Cuatro de los cinco integrantes del grupo eran homosexuales, pero hacia fuera… nada. No se hablaba, no se mostraba y, en ocasiones, incluso se ocultaba. Y lo más duro no venía de la discográfica, sino de dentro. Comentarios como “baja la pluma” marcaban el tono, dejando claro que había una forma “correcta” de comportarse si querías encajar.
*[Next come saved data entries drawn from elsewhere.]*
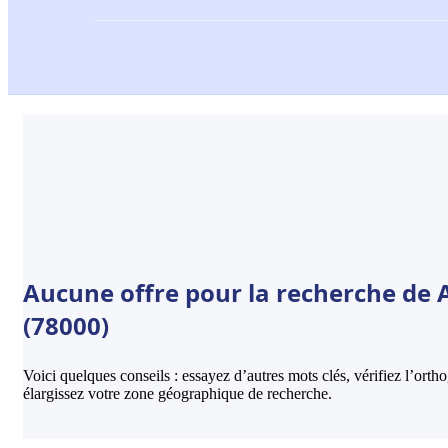
Aucune offre pour la recherche de 
(78000)
Voici quelques conseils : essayez d’autres mots clés, vérifiez l’ort
élargissez votre zone géographique de recherche.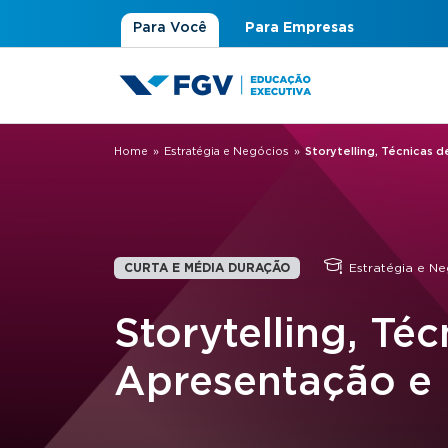
Para Você
Para Empresas
Home
»
Estratégia e Negócios
»
Storytelling, Técnicas 
Você está aqui
CURTA E MÉDIA DURAÇÃO
Estratégia e Ne
Storytelling, Téc
Apresentação e 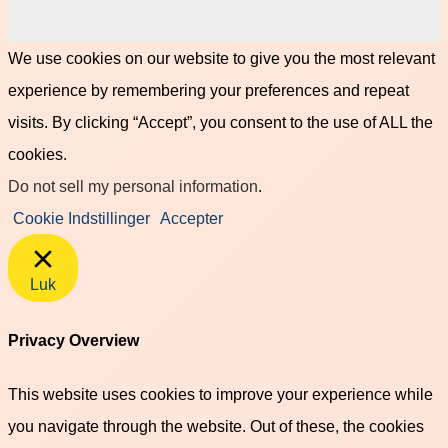
We use cookies on our website to give you the most relevant
experience by remembering your preferences and repeat
visits. By clicking “Accept”, you consent to the use of ALL the
cookies.
Do not sell my personal information
.
Cookie Indstillinger
Accepter
Luk
Privacy Overview
This website uses cookies to improve your experience while
you navigate through the website. Out of these, the cookies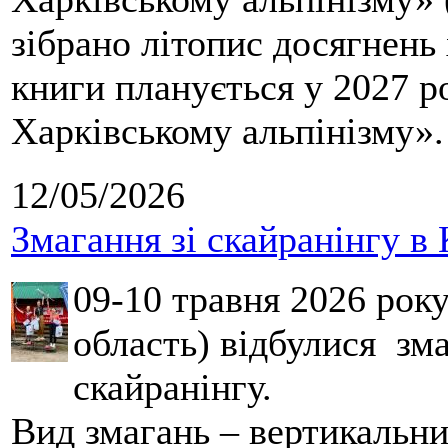
зібрано літопис досягнень 
книги планується у 2027 р
Харківському альпінізму».
12/05/2026
Змагання зі скайранінгу в 
09-10 травня 2026 рок
область) відбулися зма
скайранінгу.
Вид змагань – вертикальн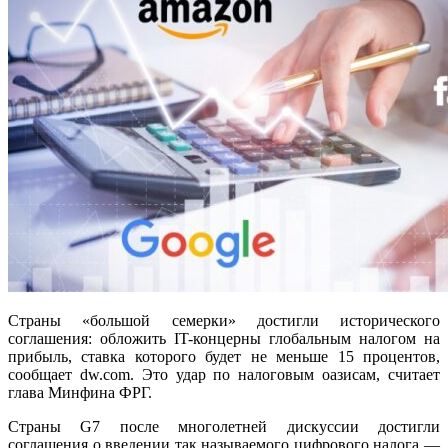
Страны «большой семерки» достигли исторического
соглашения: обложить IT-концерны глобальным налогом на
прибыль, ставка которого будет не меньше 15 процентов,
сообщает dw.com. Это удар по налоговым оазисам, считает
глава Минфина ФРГ.
Страны G7 после многолетней дискуссии достигли
соглашения о введении так называемого цифрового налога —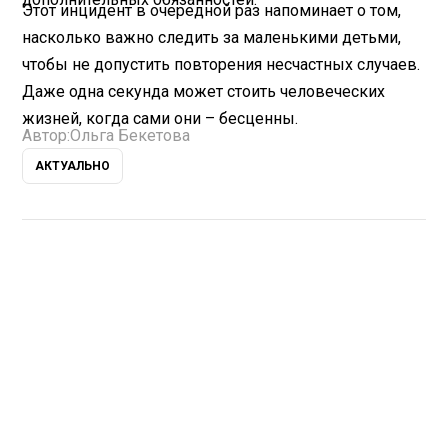
Этот инцидент в очередной раз напоминает о том,
насколько важно следить за маленькими детьми,
чтобы не допустить повторения несчастных случаев.
Даже одна секунда может стоить человеческих
жизней, когда сами они – бесценны.
Автор:
Ольга Бекетова
АКТУАЛЬНО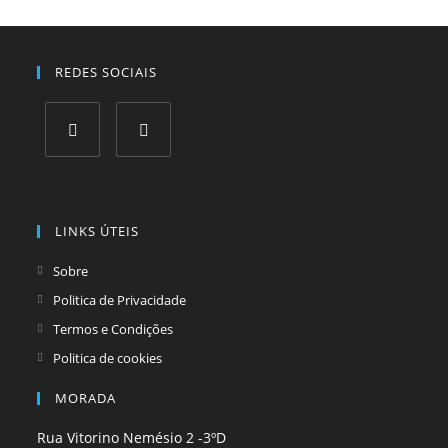
REDES SOCIAIS
Opens
Opens
in
in
a
a
LINKS ÚTEIS
new
new
tab
tab
Sobre
Politica de Privacidade
Termos e Condições
Politica de cookies
MORADA
Rua Vitorino Nemésio 2 -3ºD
Cantó no lo esquiva: “Era el ataque fácil”. No porque hubiera una homofobia explícita dentro del grupo, sino porque responder sobre la sexualidad se convertía en un terreno incómodo, fácil de evitar y más fácil aún de esquivar con bromas o silencios. Aun así, el cantante también matiza. Había protección entre ellos. “Siempre nos hemos protegido”, explica, señalando que la edad, el contexto y la falta de herramientas marcaron muchas de esas actitudes. Una mezcla de miedo, inseguridad y aprendizaje que hoy se mira con otra perspectiva.
El artista reconoce incluso momentos de contradicción personal, como cuando hablaba públicamente de su “mujer ideal”. Algo que hoy entiende como parte de esa presión del momento y por lo que ya ha pedido disculpas. “Lo contextualizo en esa época”, admite. Pero hay una frase que pesa más que todas: Cantó asegura que no se siente cómodo mostrando cariño en público con su pareja. ¿El motivo? Una educación basada en el miedo. “Te puedes encontrar muerto en cualquier sitio”, llega a decir, reflejando una realidad que sigue presente para muchas personas LGTBI.
Su testimonio no es solo una confesión. Es el retrato de una industria —y de una sociedad— que durante años ha empujado a muchos artistas a esconder quiénes eran para poder triunfar. Porque detrás del fenómeno Auryn, de los hits y los fans, también había silencios. Y ahora, por fin, alguien ha decidido romperlos.